The title of this post is completely tongue-in-cheek. I have been advised to lean into the unpopularity of my opinions, so that’s where it came from.

In this post we lay out perhaps the most surprising prediction of the ethicophysics, which is that any solution to the alignment problem will be wildly unpopular on LessWrong when it is initially posted. This should surprise you—LessWrong has mortgaged everything else it holds dear in order to prioritize solving the alignment problem—why would it react poorly to someone actually doing so?

Our model has the following components:

  • The alignment community is currently perceived to be at relatively low risk of solving the alignment problem in the next week (seems uncontroversial)

  • New insights will be required (seems uncontroversial)

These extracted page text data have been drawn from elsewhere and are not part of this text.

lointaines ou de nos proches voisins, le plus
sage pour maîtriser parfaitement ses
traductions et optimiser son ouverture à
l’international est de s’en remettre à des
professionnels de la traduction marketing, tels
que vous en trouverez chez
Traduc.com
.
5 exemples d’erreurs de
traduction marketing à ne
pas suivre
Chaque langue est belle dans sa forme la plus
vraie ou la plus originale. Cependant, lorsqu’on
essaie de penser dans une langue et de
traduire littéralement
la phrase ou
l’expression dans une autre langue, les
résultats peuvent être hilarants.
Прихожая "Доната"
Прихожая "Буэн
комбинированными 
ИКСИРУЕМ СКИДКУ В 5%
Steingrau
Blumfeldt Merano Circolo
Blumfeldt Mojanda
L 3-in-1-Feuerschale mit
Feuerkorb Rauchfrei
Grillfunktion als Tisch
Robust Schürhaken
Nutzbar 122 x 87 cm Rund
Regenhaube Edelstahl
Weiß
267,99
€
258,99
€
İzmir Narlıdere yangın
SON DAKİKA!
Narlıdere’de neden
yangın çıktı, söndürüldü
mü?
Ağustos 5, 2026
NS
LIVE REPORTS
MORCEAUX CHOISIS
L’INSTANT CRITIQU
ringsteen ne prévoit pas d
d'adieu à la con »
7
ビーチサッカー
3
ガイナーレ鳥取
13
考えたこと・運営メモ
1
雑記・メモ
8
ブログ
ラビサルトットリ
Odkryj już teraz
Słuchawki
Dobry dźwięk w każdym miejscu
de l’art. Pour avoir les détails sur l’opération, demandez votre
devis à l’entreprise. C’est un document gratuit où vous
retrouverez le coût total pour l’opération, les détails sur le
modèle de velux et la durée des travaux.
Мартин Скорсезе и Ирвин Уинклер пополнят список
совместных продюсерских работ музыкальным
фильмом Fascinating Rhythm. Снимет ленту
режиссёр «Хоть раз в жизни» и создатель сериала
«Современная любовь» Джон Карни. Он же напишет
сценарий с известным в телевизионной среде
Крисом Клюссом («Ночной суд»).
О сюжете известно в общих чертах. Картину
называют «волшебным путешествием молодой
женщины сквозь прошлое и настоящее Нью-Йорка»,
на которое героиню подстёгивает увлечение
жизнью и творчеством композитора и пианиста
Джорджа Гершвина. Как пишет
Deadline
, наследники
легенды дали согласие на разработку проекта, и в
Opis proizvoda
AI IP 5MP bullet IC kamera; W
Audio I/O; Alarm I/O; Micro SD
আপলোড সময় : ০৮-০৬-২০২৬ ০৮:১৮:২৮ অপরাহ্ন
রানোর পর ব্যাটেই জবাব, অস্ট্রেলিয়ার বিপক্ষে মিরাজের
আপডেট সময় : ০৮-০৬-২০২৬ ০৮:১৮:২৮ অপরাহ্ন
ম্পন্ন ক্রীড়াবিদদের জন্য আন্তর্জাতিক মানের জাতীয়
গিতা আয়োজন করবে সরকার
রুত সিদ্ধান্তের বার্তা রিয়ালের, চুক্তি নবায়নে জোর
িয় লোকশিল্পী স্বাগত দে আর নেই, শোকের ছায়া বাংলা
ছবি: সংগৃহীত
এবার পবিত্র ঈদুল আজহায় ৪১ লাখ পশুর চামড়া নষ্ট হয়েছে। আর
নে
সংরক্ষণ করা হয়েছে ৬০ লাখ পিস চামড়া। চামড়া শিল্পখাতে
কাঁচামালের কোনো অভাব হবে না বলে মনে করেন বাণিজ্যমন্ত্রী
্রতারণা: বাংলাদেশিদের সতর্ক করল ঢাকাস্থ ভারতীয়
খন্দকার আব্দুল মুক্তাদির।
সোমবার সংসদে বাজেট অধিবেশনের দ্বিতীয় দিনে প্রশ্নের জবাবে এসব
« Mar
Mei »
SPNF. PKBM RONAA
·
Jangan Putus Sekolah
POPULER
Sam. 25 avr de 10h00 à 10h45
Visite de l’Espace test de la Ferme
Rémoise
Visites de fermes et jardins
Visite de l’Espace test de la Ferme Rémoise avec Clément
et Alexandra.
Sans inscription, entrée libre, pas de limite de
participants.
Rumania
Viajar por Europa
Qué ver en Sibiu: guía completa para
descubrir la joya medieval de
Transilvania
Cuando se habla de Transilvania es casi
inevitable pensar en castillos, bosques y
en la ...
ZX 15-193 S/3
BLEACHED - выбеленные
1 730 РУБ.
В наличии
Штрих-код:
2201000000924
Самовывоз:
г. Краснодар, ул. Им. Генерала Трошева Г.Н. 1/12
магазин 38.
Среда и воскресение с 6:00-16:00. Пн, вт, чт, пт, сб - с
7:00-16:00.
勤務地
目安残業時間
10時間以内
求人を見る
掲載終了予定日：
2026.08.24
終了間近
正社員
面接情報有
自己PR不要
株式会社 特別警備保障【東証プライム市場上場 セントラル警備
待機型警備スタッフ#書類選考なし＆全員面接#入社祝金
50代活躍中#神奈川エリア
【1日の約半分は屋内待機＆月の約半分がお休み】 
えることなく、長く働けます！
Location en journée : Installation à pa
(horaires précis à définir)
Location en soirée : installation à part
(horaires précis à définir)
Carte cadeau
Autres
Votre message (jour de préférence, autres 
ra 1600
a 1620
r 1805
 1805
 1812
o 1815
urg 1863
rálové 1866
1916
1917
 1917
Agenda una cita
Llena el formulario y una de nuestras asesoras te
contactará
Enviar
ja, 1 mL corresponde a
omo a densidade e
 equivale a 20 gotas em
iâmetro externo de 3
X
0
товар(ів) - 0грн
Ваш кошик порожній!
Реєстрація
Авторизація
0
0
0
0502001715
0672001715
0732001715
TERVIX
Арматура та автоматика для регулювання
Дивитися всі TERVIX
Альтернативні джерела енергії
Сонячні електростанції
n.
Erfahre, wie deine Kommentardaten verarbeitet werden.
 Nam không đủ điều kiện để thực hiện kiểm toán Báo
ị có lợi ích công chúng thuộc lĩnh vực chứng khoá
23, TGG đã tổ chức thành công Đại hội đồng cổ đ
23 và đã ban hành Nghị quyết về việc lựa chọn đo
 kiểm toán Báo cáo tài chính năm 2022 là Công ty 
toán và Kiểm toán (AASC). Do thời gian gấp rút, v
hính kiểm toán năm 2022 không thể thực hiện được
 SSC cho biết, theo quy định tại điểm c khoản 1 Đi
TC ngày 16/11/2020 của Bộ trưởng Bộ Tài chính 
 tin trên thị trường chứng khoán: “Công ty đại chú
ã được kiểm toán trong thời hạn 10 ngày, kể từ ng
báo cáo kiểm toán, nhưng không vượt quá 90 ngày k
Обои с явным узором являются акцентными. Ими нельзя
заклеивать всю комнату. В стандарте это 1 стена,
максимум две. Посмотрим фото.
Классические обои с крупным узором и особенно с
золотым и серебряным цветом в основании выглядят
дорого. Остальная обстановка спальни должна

  • Those insights will probably come from a relative outsider who is “hungry” for recognition (unclear, but doesn’t seem super unlikely to me a priori).

  • The only people hungry for recognition are people who don’t already have it. Therefore, this relative outsider would have to have very low status in the alignment community relative to the value of the contributions they are about to make, if they are going to have the appropriate level of hunger. (Seems like a solid deduction to me?) Basically, we are talking about an Einstein-shaped person who is still in their patent clerk phase.

  • When this person goes to post the answer to the alignment problem to LessWrong, they will have low enough accumulated karma that the post will be poorly received. Basically, people will reason, if this guy was about to knock a baseball into outer space, wouldn’t we already know his name and have his rookie card? (Seems likely to me a priori and like a perfectly reasonable cognitive shortcut for reasonable people to apply, especially in the face of any short and incomplete description of something as complex and weird as a solution to the alignment problem would have to be.)

  • By the Law of Conservation of Bullshit derived in Ethicophysics II, the potential bullshit (as measured by post karma) of the solution to the alignment problem cannot go up from where it starts without something seriously weird happening that requires strenuous effort on the part of multiple participants. (This relies on deeply understanding the content of Ethicophysics I and Ethicophysics II, but it’s a straightforward application of the results in those papers.)

  • Therefore, any solution to the alignment problem is likely to remain at negative karma until such time as it is accepted in consensus reality as being an actual solution to the alignment problem.

  • Quod erat demonstrandum